Most of our time today was spent talking through Genesis Chapter 3 – one of the most important chapters in the whole Bible. This is where sin first enters the world and where God lays out the effects of sin for the rest of time. We spent digesting God’s words to satan (the snake):

 The Lord God said to the serpent,

‘Because you have done this,
    cursed are you among all animals
    and among all wild creatures;
upon your belly you shall go,
    and dust you shall eat
    all the days of your life.
15 I will put enmity between you and the woman,
    and between your offspring and hers;
he will strike your head,
    and you will strike his heel.’

I explained that God starts off by saying that the snake is now cursed among all animals – one of the students added that this could be why snakes are frequently used in devil worship and black magic (very astute observation). God continues to explain that the snake will now crawl on his belly and eat dust for the rest of his life – signifying his demise and position, as well as his physical appearance and that snakes literally eat dust whenever they move. God then makes it clear that the snake (devil) and Eve are now enemies of each other and their descendants will continue to be enemies. God makes it clear that the descendants of the snake and the descendants of Eve will have enmity between them (they will be enemies).  This implies that both Eve and the snake will have descendants. So when we continue to read the Bible – we should read it through this context – the descendants of Eve versus the descendants of the snake (this will become clearer when we get to chapter 3). God then explains that one of the descendants of Eve will ‘crush the head’ of the snake. ‘He’ – one of Eve’s descendants – will crush ‘your’ (talking to the devil) head. When I asked the students what ‘crush your head’ means – they said kill. So God is saying that one of Eve’s descendants will kill the devil (the snake).

This statement of God is a promise that we need to keep in the front of our mind as we read the rest of the Bible. Every generation after Adam would have known of this promise – that someone (a descendant of Eve) would be the one to kill the devil. It is the promise of a Messiah – a deliverer – a saviour.

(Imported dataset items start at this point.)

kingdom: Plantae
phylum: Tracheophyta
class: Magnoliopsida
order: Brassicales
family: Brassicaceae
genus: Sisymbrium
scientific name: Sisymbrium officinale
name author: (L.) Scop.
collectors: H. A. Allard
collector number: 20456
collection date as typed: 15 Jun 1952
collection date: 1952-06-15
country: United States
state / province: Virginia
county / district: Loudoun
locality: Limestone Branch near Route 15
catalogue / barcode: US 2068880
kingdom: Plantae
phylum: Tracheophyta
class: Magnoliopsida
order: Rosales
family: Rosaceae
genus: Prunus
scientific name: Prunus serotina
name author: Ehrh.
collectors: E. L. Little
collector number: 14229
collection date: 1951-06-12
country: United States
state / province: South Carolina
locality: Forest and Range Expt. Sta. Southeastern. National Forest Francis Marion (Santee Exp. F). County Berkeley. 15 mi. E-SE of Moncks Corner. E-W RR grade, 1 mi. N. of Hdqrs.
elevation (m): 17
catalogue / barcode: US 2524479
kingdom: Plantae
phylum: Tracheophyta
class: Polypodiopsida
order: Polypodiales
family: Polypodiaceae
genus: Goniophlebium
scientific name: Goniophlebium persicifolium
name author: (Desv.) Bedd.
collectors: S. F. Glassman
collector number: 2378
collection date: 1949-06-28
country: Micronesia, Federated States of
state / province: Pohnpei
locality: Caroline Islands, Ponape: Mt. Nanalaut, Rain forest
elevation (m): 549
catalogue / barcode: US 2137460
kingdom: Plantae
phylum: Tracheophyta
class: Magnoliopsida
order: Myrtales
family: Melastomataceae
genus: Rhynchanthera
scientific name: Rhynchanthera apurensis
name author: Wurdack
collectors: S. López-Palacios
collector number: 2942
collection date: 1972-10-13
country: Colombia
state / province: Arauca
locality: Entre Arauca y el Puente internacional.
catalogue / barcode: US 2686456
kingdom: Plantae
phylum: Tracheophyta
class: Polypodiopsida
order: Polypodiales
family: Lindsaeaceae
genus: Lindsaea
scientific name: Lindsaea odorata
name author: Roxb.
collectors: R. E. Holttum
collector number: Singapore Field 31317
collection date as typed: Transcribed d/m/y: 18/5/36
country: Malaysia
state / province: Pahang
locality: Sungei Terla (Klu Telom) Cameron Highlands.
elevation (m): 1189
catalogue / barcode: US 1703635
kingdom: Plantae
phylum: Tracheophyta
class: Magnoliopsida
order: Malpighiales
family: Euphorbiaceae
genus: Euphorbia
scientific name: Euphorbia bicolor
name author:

After talking through this verse, we moved on to Chapter 4 – a story that we all knew very well (Cain and Abel). However, in the context of the descendants of Eve versus the descendants of the snake, I asked the students which one was which. One of them explained that Abel was the descendant of Eve (or God) and Cain was the descendant of the snake (their words). And I explained that this is how the rest of the Bible continues (for next few chapters anyway) – people are split into 2 categories – the descendants of Eve (God) and the descendants of the snake, and the Bible makes a clear distinction between the two groups.

So in 30 minutes – we got to Genesis chapter 4 – we’ll continue on Thursday!